» **What needs to be done**
Show only those lines of the entries where the string "KiCad" is found.

» **Supplied records**
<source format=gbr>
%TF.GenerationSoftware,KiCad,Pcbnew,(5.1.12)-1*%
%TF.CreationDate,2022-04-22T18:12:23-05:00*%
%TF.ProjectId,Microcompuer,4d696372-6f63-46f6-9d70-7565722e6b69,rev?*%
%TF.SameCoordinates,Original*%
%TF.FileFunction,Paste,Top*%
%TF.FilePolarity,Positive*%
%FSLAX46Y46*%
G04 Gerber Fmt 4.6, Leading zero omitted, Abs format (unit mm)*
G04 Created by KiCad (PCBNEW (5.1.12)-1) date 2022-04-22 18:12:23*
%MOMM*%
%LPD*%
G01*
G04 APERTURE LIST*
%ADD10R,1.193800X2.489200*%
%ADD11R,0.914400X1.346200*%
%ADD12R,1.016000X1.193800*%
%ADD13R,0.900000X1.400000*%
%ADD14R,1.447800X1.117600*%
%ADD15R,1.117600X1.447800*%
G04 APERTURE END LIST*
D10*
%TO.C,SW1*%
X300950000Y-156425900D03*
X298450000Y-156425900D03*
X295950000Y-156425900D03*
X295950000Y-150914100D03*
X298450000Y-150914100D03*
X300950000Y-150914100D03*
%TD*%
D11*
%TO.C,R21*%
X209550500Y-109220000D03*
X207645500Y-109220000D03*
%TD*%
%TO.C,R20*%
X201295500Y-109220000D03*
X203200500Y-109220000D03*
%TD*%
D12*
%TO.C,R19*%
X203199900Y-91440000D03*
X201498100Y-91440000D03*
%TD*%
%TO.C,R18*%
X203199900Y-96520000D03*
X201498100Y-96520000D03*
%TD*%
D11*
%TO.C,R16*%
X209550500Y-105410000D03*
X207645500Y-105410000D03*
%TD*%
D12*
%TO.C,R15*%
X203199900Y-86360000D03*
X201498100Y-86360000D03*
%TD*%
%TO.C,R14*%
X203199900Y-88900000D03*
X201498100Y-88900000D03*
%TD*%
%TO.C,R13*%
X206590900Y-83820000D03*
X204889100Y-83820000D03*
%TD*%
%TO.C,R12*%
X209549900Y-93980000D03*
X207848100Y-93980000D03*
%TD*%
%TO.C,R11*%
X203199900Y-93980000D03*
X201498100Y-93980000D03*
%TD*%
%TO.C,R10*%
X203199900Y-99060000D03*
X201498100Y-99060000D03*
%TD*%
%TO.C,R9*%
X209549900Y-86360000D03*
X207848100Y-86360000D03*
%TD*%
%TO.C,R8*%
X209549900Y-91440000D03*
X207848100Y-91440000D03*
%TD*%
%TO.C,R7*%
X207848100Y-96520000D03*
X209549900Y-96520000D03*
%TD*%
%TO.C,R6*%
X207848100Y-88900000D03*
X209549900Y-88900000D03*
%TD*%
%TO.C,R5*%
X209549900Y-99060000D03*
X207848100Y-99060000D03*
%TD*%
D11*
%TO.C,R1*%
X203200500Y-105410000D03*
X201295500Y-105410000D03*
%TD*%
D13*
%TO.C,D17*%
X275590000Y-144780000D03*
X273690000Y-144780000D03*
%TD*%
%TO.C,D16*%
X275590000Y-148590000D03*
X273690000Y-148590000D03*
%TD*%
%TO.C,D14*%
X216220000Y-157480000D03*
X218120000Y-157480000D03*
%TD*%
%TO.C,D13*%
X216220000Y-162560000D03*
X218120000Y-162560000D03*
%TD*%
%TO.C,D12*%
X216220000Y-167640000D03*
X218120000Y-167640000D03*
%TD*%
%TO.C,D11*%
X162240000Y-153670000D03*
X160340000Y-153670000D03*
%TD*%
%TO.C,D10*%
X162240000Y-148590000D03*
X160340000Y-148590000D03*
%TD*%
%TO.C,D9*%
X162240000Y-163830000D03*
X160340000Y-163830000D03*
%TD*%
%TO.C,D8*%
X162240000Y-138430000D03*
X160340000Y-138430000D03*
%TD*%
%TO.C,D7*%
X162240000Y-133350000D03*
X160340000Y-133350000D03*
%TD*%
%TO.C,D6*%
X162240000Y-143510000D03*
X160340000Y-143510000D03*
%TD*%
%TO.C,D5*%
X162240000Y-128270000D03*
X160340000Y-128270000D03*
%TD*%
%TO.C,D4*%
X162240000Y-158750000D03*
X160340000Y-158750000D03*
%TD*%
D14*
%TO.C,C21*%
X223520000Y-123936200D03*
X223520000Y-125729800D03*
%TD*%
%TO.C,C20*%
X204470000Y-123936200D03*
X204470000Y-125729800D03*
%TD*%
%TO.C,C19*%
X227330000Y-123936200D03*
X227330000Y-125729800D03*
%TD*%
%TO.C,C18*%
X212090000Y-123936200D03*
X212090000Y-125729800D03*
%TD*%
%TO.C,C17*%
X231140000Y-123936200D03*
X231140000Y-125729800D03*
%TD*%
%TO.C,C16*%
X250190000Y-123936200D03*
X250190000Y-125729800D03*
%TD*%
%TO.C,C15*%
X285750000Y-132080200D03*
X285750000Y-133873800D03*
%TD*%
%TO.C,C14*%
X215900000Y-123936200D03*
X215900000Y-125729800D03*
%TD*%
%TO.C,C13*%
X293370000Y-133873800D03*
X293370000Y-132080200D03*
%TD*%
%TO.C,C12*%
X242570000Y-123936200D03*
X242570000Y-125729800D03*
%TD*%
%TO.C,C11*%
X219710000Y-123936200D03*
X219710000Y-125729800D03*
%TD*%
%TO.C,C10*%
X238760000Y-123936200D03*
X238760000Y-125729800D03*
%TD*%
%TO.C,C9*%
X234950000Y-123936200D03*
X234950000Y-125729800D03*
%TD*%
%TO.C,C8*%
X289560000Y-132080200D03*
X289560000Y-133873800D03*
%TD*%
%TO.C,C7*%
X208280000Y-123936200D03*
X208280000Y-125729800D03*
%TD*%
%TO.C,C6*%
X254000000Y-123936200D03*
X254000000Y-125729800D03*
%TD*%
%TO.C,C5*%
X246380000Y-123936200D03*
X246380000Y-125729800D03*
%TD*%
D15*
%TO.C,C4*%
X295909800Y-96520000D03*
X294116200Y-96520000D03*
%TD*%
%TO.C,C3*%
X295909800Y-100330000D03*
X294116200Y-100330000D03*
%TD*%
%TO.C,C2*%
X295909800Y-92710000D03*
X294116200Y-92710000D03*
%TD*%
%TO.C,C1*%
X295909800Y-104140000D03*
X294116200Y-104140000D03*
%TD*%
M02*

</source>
---
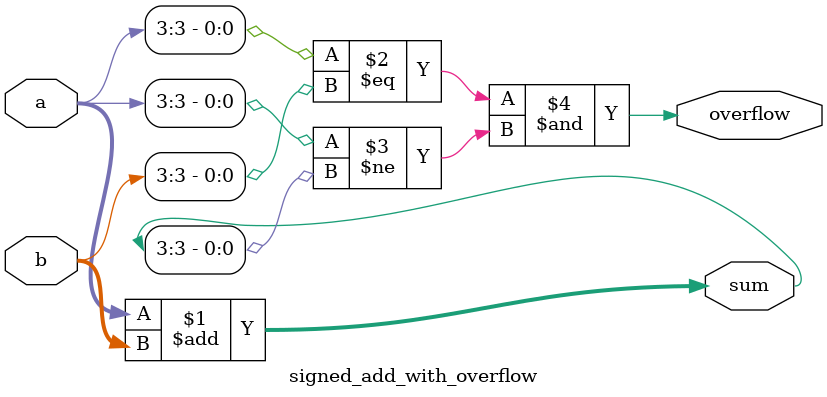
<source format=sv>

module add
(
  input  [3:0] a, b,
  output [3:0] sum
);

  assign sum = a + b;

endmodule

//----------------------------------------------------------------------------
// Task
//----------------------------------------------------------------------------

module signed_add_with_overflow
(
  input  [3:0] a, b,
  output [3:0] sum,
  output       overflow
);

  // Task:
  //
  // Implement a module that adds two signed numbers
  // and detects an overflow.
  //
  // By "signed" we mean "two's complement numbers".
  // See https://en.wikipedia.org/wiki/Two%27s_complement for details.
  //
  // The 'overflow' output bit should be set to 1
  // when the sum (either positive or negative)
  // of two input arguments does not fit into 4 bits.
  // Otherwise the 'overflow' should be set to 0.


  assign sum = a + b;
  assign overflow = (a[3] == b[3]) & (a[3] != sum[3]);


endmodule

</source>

» **Expected answer**
%TF.GenerationSoftware,KiCad,Pcbnew,(5.1.12)-1*%
G04 Created by KiCad (PCBNEW (5.1.12)-1) date 2022-04-22 18:12:23*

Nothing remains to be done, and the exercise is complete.